Dennoch tut die Bundesregierung bei weitem nicht alles, was notwendig wäre, um die Rechte von Hausangestellten besser zu schützen. Das Auswärtige Amt beschränkt sich auf die Bereiche, die protokollarisch und ohne die Gefahr von diplomatischen Problemen möglich sind. Das aber reicht oft nicht aus, wie man bei den immer wieder auftauchenden Berichten über Missbrauch von ausländischem Dienstpersonal sieht.

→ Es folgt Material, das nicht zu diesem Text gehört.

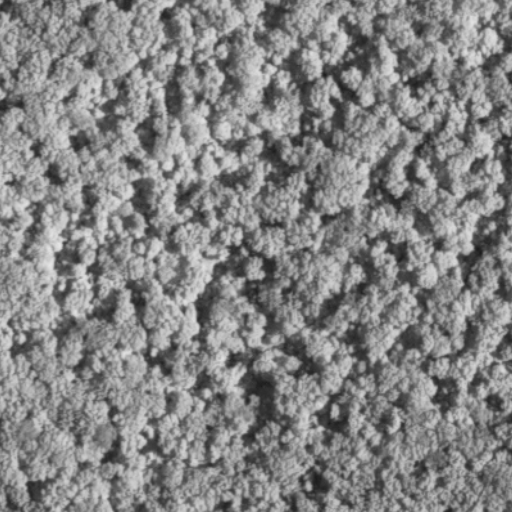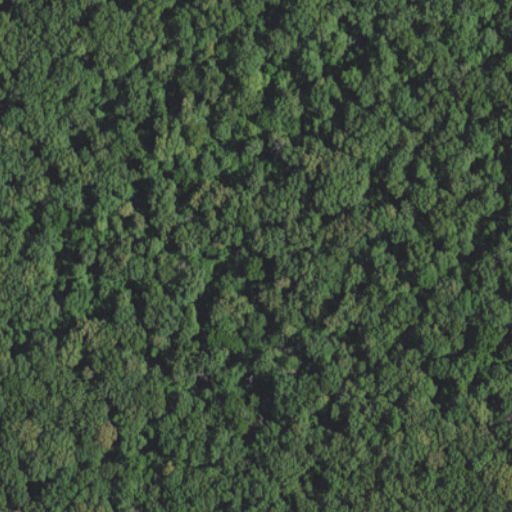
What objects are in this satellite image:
crop: (442, 510)
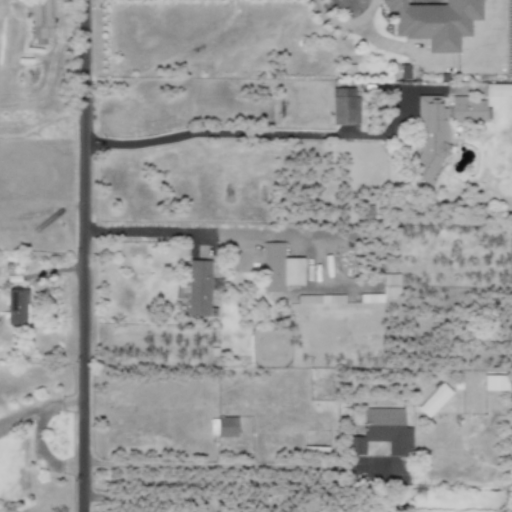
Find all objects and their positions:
building: (40, 19)
building: (40, 19)
road: (333, 20)
building: (433, 21)
building: (434, 22)
building: (497, 89)
building: (497, 89)
building: (344, 105)
building: (344, 106)
building: (467, 108)
building: (467, 108)
road: (215, 133)
building: (429, 137)
building: (429, 137)
road: (140, 232)
road: (84, 255)
building: (272, 266)
building: (272, 266)
road: (58, 269)
building: (292, 270)
building: (292, 271)
building: (197, 287)
building: (198, 287)
building: (383, 289)
building: (384, 289)
building: (15, 305)
building: (15, 306)
building: (496, 382)
building: (496, 382)
building: (433, 400)
building: (434, 400)
building: (222, 426)
building: (222, 426)
building: (382, 431)
building: (383, 432)
road: (231, 464)
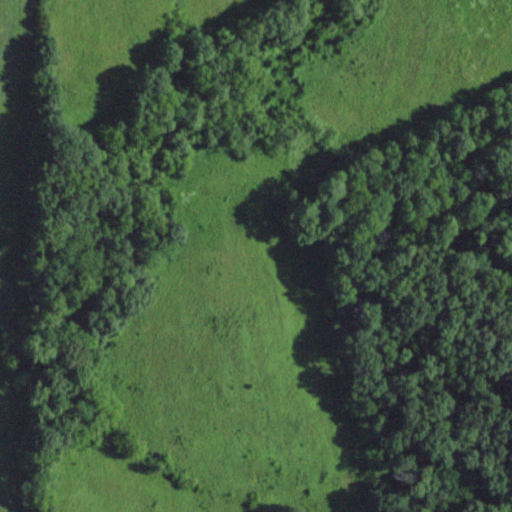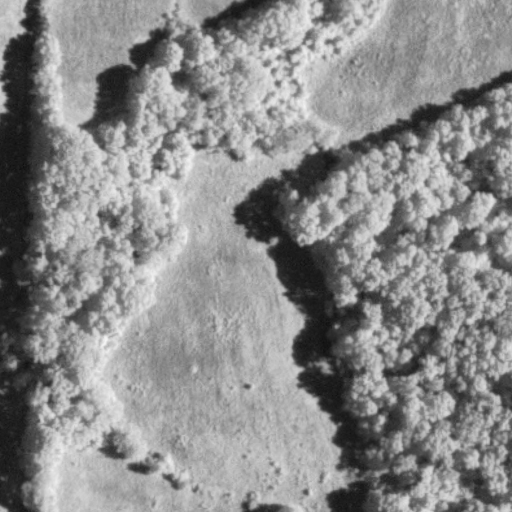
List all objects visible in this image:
road: (33, 14)
road: (17, 23)
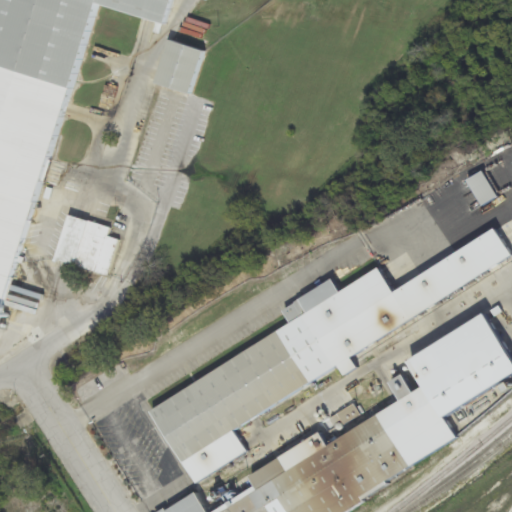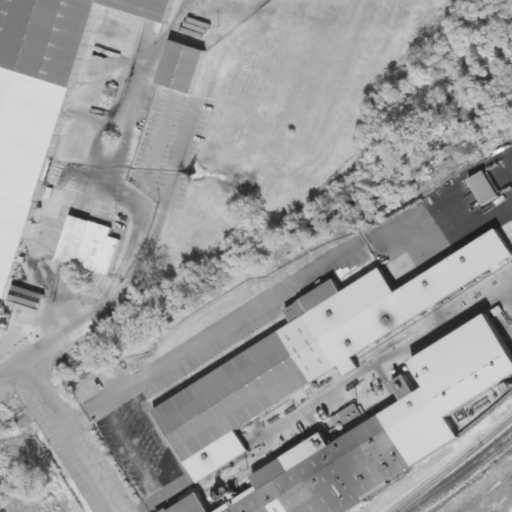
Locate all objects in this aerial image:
building: (180, 68)
building: (38, 106)
building: (38, 106)
building: (483, 188)
building: (89, 246)
road: (56, 283)
road: (97, 295)
road: (52, 337)
road: (221, 346)
building: (277, 372)
road: (19, 390)
road: (79, 444)
building: (349, 463)
road: (145, 464)
railway: (454, 465)
railway: (458, 472)
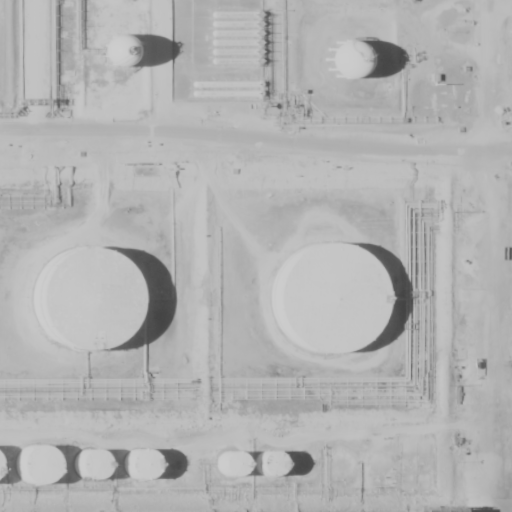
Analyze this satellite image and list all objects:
building: (114, 50)
building: (344, 59)
road: (256, 136)
building: (325, 298)
building: (82, 299)
storage tank: (338, 306)
building: (338, 306)
storage tank: (96, 309)
building: (96, 309)
building: (88, 464)
building: (138, 464)
building: (229, 464)
building: (267, 464)
building: (34, 465)
storage tank: (278, 471)
building: (278, 471)
storage tank: (2, 472)
building: (2, 472)
storage tank: (45, 472)
building: (45, 472)
storage tank: (241, 472)
building: (241, 472)
storage tank: (101, 473)
building: (101, 473)
storage tank: (150, 473)
building: (150, 473)
building: (436, 510)
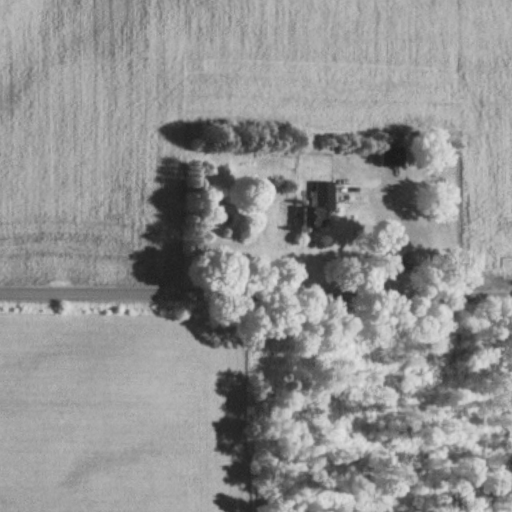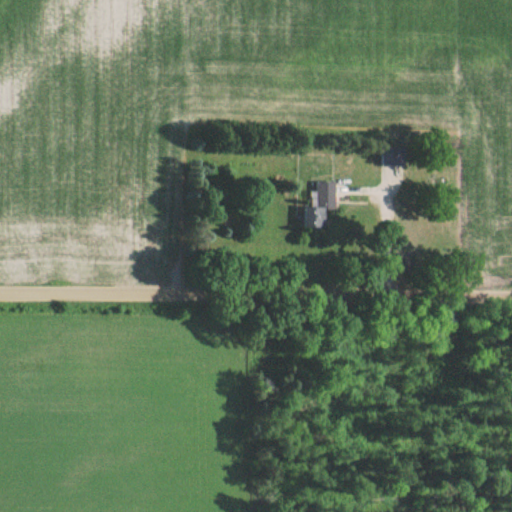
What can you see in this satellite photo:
building: (390, 157)
building: (318, 206)
road: (256, 298)
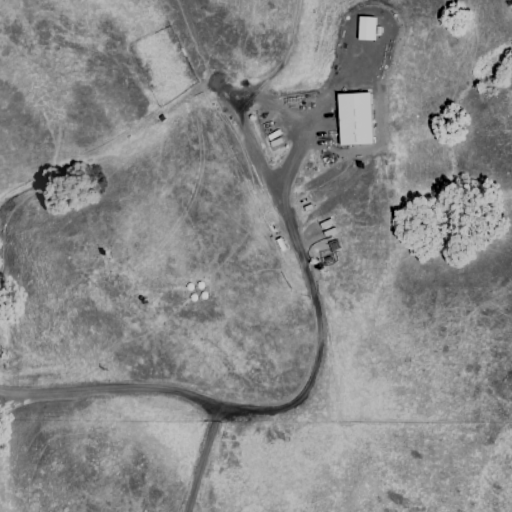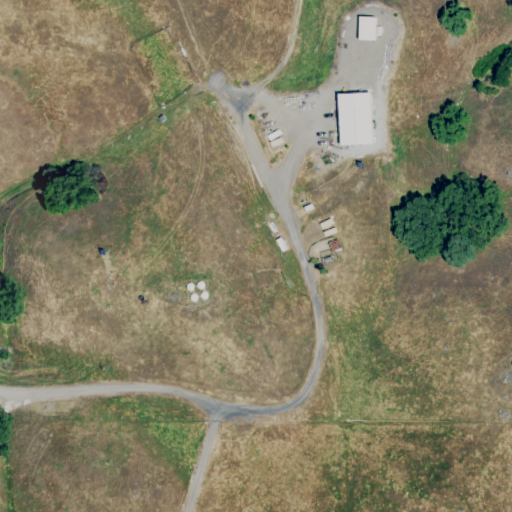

Dass beispielsweise trotz der bekanntgewordenen Skandale keiner der involvierten Diplomaten zur persona non grata erklärt oder eine Immunitätsaufhebung beantragt wurde, ist bedauerlich und lässt sich wohl nur mit formal-diplomatischer Vorsicht erklären. Ein beherzteres Handeln der Bundesregierung könnte hier ein wichtiges Zeichen setzen und künftig bei den Diplomaten für mehr Achtung vor den Rechten der Hausangestellten sorgen.

Aus unserer Sicht ist es zwingend notwendig, dass die Hausangestellten besser über ihre Rechte informiert werden. Es reicht nicht aus, dass die Visa-Stellen der deutschen Botschaften in den Heimatländern Broschüren aushändigen. Vielmehr müssen die Hausangestellten nach ihrer Ankunft in Deutschland durch das Auswärtige Amt informiert werden, welche arbeitsvertraglichen Rechte sie in Deutschland haben, an wen sie sich wenden können, wenn ihnen Lohn vorenthalten wird, sie rund um die Uhr arbeiten müssen oder wenn sie nicht angemessen untergebracht werden.